TASK INSTRUCTIONS – Copy out the lines beginning at the one with "#309, due: May 16 -> May 18" and ending at the last line of the data, both included; pictures stay out.

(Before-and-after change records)
== == ==

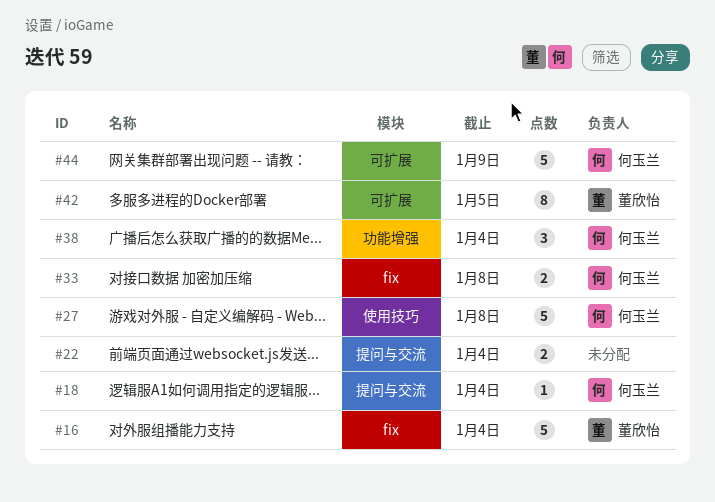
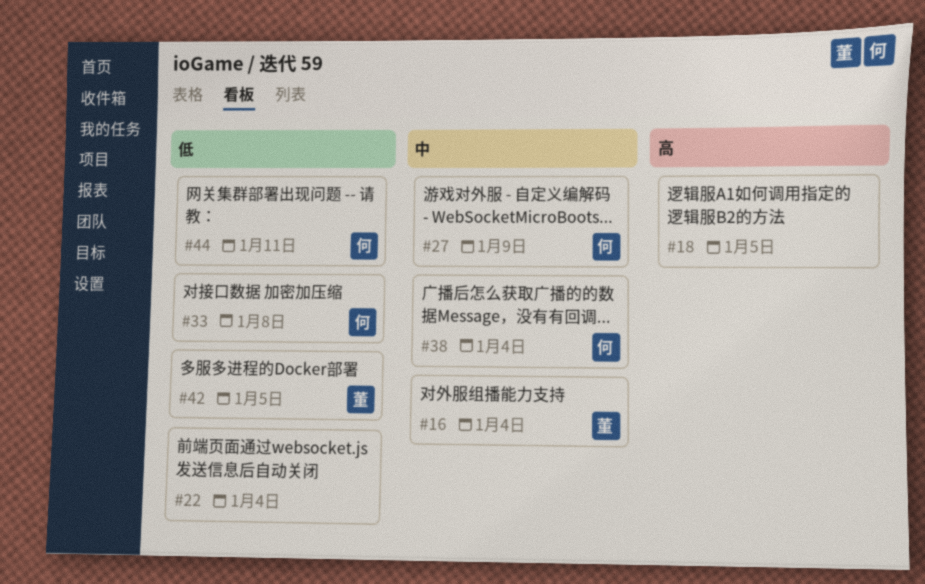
#18, owner: 何玉兰 -> none
#18, due: Jan 4 -> Jan 5
#27, due: Jan 8 -> Jan 9
#44, due: Jan 9 -> Jan 11

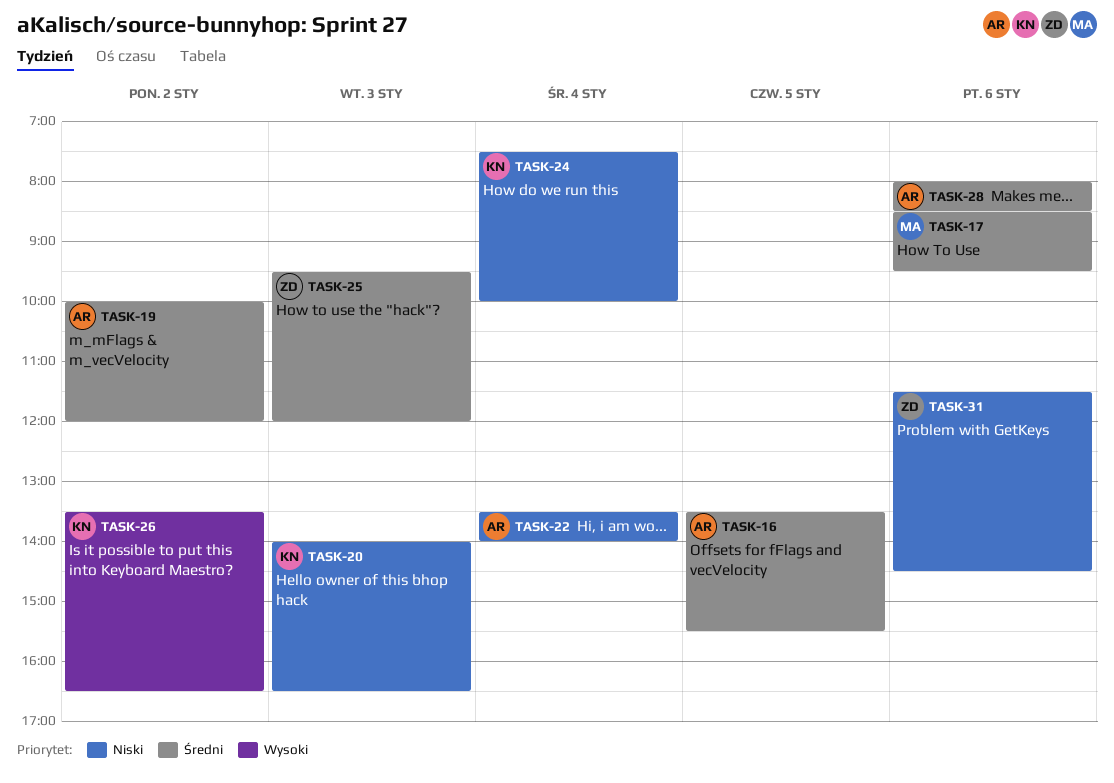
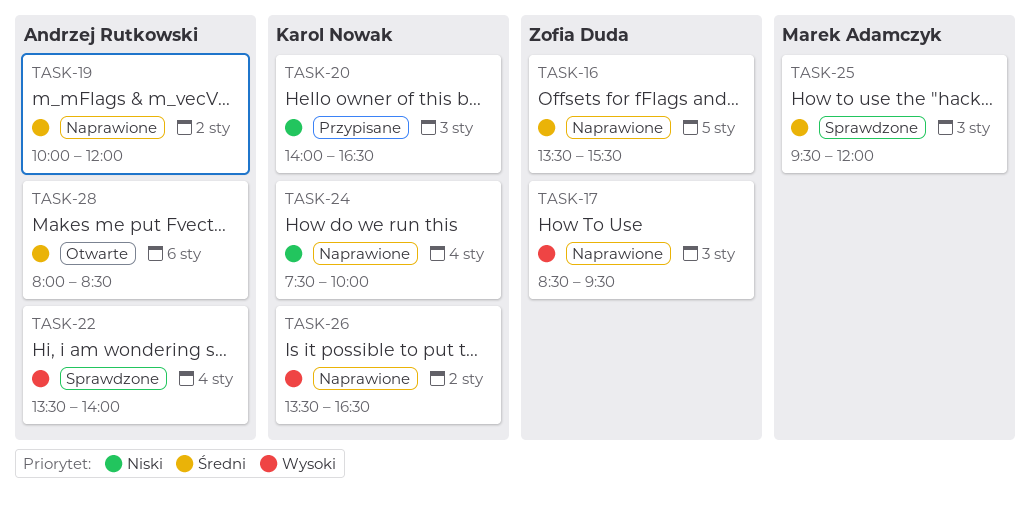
TASK-16, owner: Andrzej Rutkowski -> Zofia Duda
TASK-17, owner: Marek Adamczyk -> Zofia Duda
TASK-17, priority: Średni -> Wysoki
TASK-17, day: Jan 6 -> Jan 3
TASK-22, priority: Niski -> Wysoki
TASK-25, owner: Zofia Duda -> Marek Adamczyk
TASK-31: present -> none

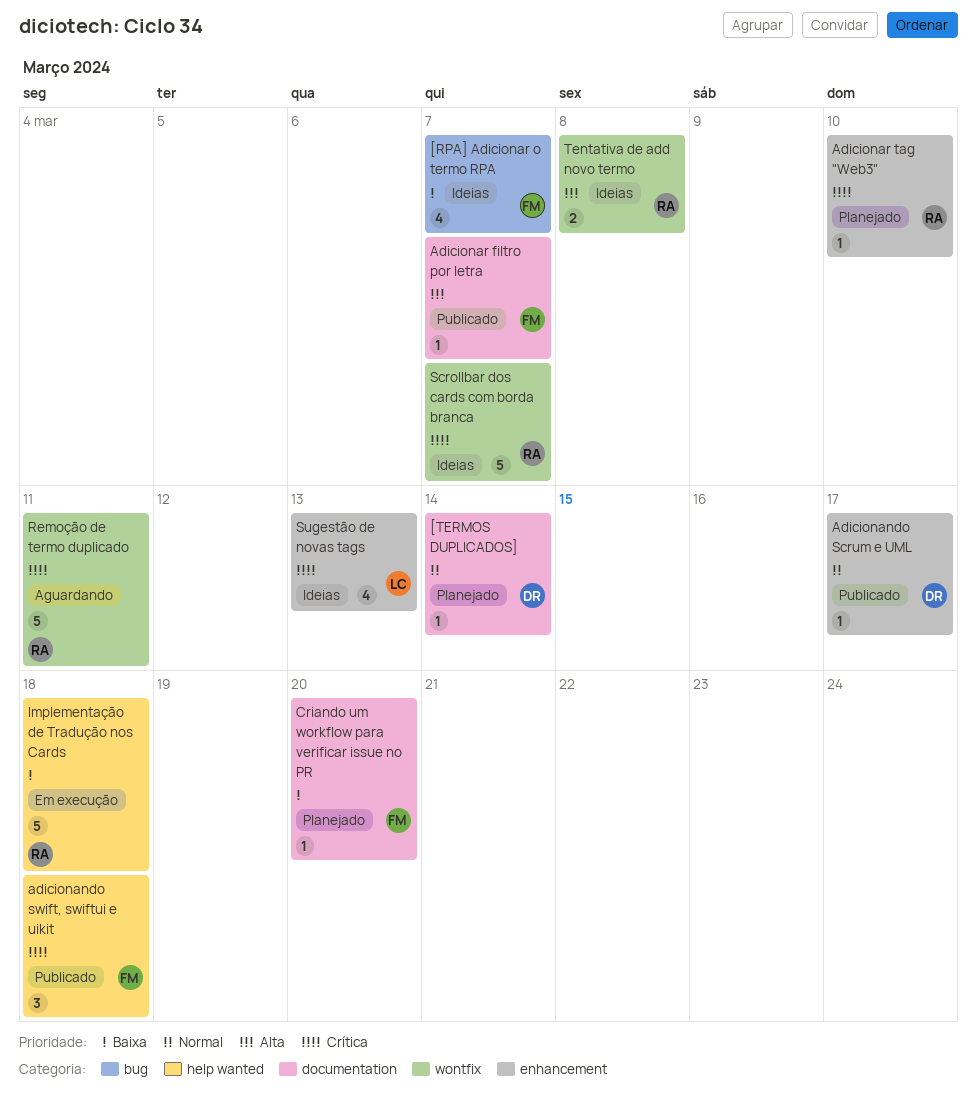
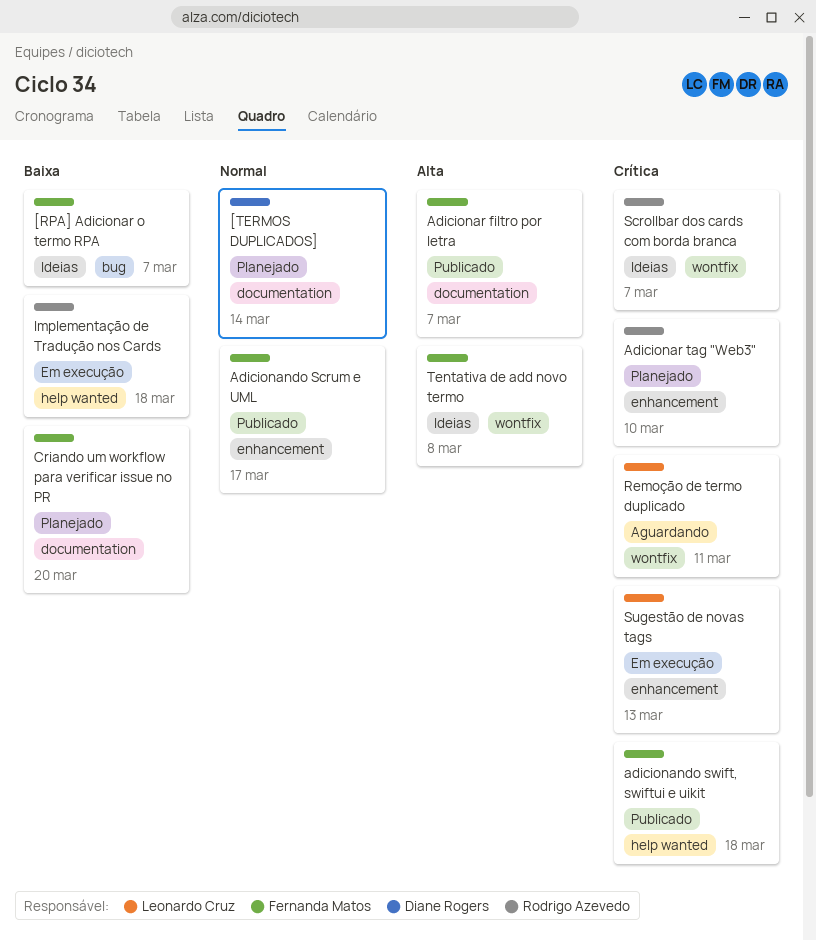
Adicionando Scrum e UML, owner: Diane Rogers -> Fernanda Matos
Remoção de termo duplicado, owner: Rodrigo Azevedo -> Leonardo Cruz
Sugestão de novas tags, status: Ideias -> Em execução
Tentativa de add novo termo, owner: Rodrigo Azevedo -> Fernanda Matos

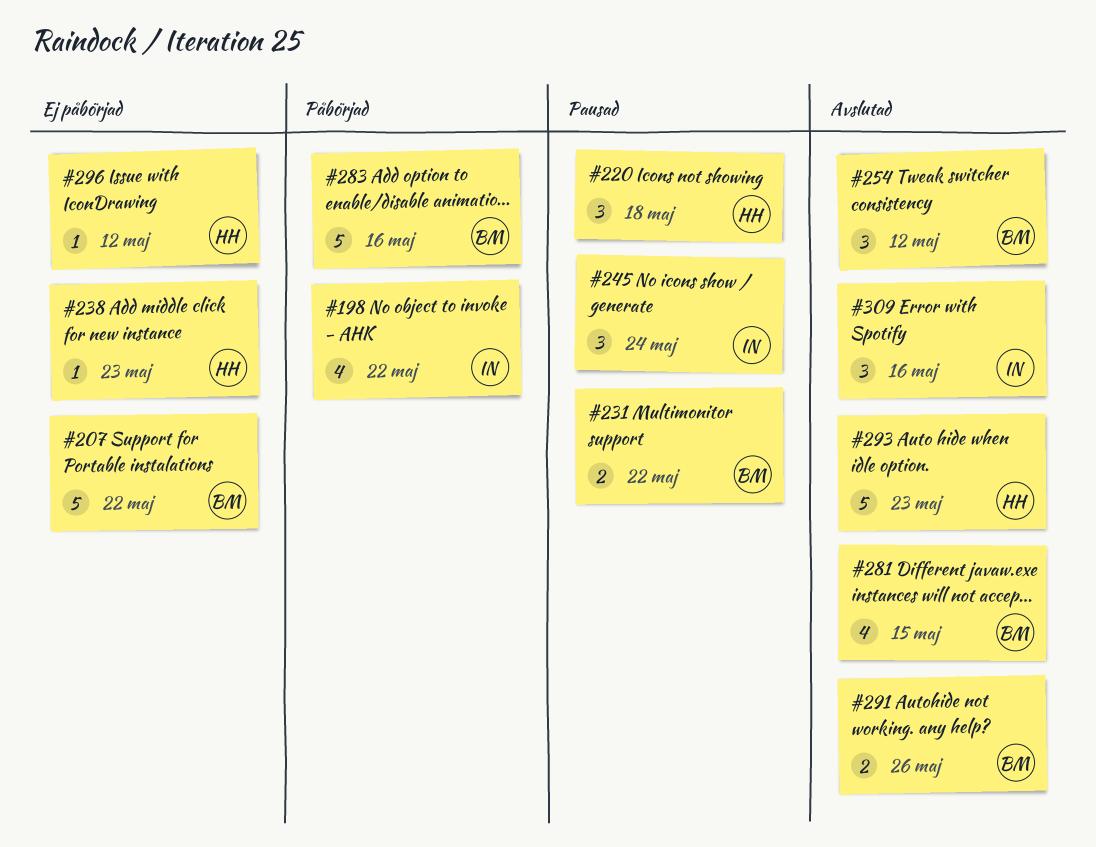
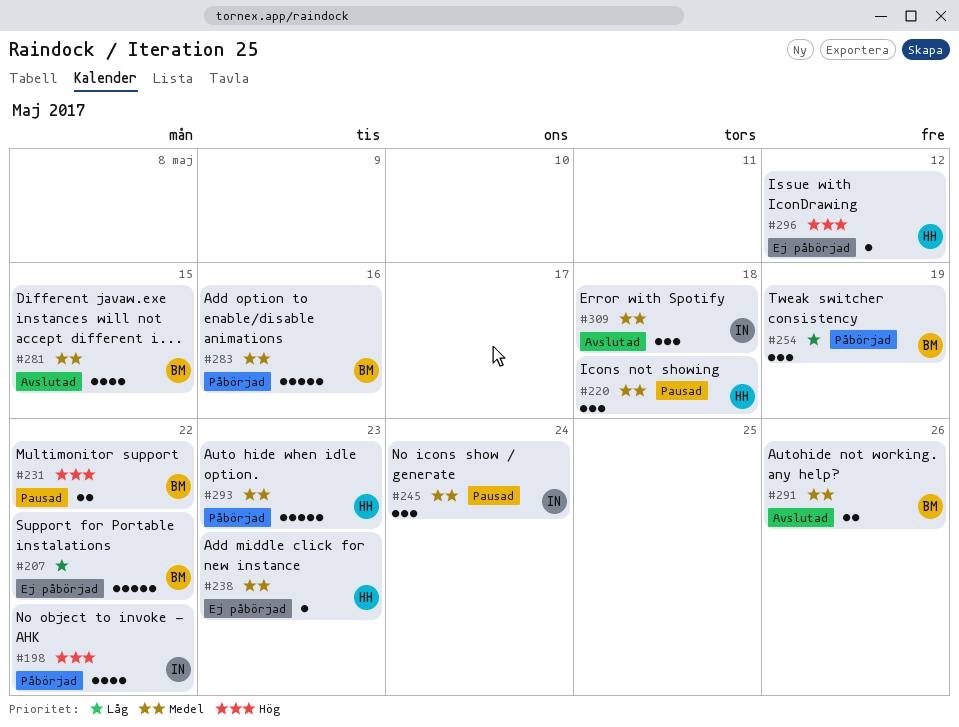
#254, status: Avslutad -> Påbörjad
#254, due: May 12 -> May 19
#293, status: Avslutad -> Påbörjad
#309, due: May 16 -> May 18

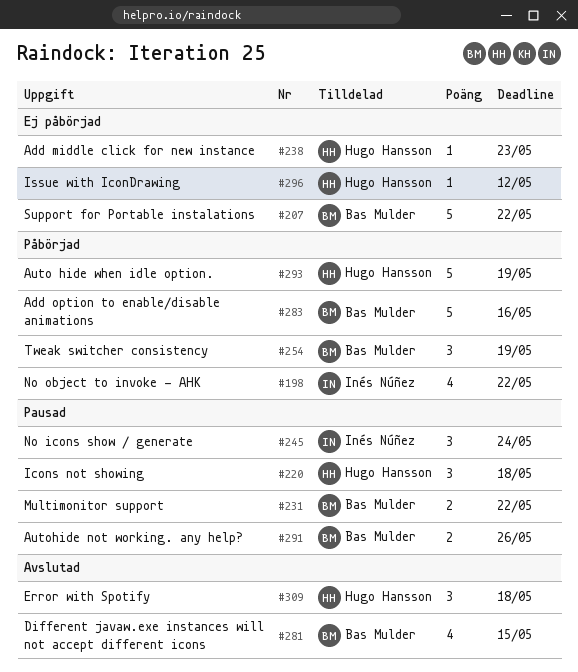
#291, status: Avslutad -> Pausad
#293, due: May 23 -> May 19
#309, owner: Inés Núñez -> Hugo Hansson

== == ==

YOUR RESPONSE –
#309, due: May 16 -> May 18

#291, status: Avslutad -> Pausad
#293, due: May 23 -> May 19
#309, owner: Inés Núñez -> Hugo Hansson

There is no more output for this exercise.